(STATED GOAL):
Revise the data below so that each instance of "common name" reads "vernacular name", leaving every other line unchanged.

(DATA SUPPLIED):
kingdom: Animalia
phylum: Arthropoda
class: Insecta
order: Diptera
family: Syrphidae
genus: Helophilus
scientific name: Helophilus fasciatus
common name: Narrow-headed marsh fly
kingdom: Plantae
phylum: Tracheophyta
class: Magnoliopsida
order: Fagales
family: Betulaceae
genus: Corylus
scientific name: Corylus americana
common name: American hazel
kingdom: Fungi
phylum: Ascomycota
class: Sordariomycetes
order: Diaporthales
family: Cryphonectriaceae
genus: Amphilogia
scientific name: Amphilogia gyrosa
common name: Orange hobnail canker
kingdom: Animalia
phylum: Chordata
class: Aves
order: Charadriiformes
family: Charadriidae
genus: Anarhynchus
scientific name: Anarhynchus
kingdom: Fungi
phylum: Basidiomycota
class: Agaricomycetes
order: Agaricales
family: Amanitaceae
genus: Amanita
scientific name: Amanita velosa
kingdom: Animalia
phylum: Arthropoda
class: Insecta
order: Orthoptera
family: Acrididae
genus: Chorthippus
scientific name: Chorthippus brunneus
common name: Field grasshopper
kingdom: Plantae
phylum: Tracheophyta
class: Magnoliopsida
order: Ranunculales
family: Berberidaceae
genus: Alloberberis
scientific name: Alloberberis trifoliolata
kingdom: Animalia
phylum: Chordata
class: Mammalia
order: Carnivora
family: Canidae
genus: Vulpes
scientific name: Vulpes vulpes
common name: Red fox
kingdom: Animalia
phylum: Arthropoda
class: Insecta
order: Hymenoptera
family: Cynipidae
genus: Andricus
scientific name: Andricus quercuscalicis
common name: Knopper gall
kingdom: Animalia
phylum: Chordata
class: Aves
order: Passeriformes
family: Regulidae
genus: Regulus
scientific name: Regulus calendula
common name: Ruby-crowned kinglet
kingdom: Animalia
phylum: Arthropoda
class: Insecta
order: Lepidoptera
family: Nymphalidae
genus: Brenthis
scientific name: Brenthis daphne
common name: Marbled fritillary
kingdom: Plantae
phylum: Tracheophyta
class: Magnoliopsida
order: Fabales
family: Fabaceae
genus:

(EXERCISE OUTPUT):
kingdom: Animalia
phylum: Arthropoda
class: Insecta
order: Diptera
family: Syrphidae
genus: Helophilus
scientific name: Helophilus fasciatus
vernacular name: Narrow-headed marsh fly
kingdom: Plantae
phylum: Tracheophyta
class: Magnoliopsida
order: Fagales
family: Betulaceae
genus: Corylus
scientific name: Corylus americana
vernacular name: American hazel
kingdom: Fungi
phylum: Ascomycota
class: Sordariomycetes
order: Diaporthales
family: Cryphonectriaceae
genus: Amphilogia
scientific name: Amphilogia gyrosa
vernacular name: Orange hobnail canker
kingdom: Animalia
phylum: Chordata
class: Aves
order: Charadriiformes
family: Charadriidae
genus: Anarhynchus
scientific name: Anarhynchus
kingdom: Fungi
phylum: Basidiomycota
class: Agaricomycetes
order: Agaricales
family: Amanitaceae
genus: Amanita
scientific name: Amanita velosa
kingdom: Animalia
phylum: Arthropoda
class: Insecta
order: Orthoptera
family: Acrididae
genus: Chorthippus
scientific name: Chorthippus brunneus
vernacular name: Field grasshopper
kingdom: Plantae
phylum: Tracheophyta
class: Magnoliopsida
order: Ranunculales
family: Berberidaceae
genus: Alloberberis
scientific name: Alloberberis trifoliolata
kingdom: Animalia
phylum: Chordata
class: Mammalia
order: Carnivora
family: Canidae
genus: Vulpes
scientific name: Vulpes vulpes
vernacular name: Red fox
kingdom: Animalia
phylum: Arthropoda
class: Insecta
order: Hymenoptera
family: Cynipidae
genus: Andricus
scientific name: Andricus quercuscalicis
vernacular name: Knopper gall
kingdom: Animalia
phylum: Chordata
class: Aves
order: Passeriformes
family: Regulidae
genus: Regulus
scientific name: Regulus calendula
vernacular name: Ruby-crowned kinglet
kingdom: Animalia
phylum: Arthropoda
class: Insecta
order: Lepidoptera
family: Nymphalidae
genus: Brenthis
scientific name: Brenthis daphne
vernacular name: Marbled fritillary
kingdom: Plantae
phylum: Tracheophyta
class: Magnoliopsida
order: Fabales
family: Fabaceae
genus:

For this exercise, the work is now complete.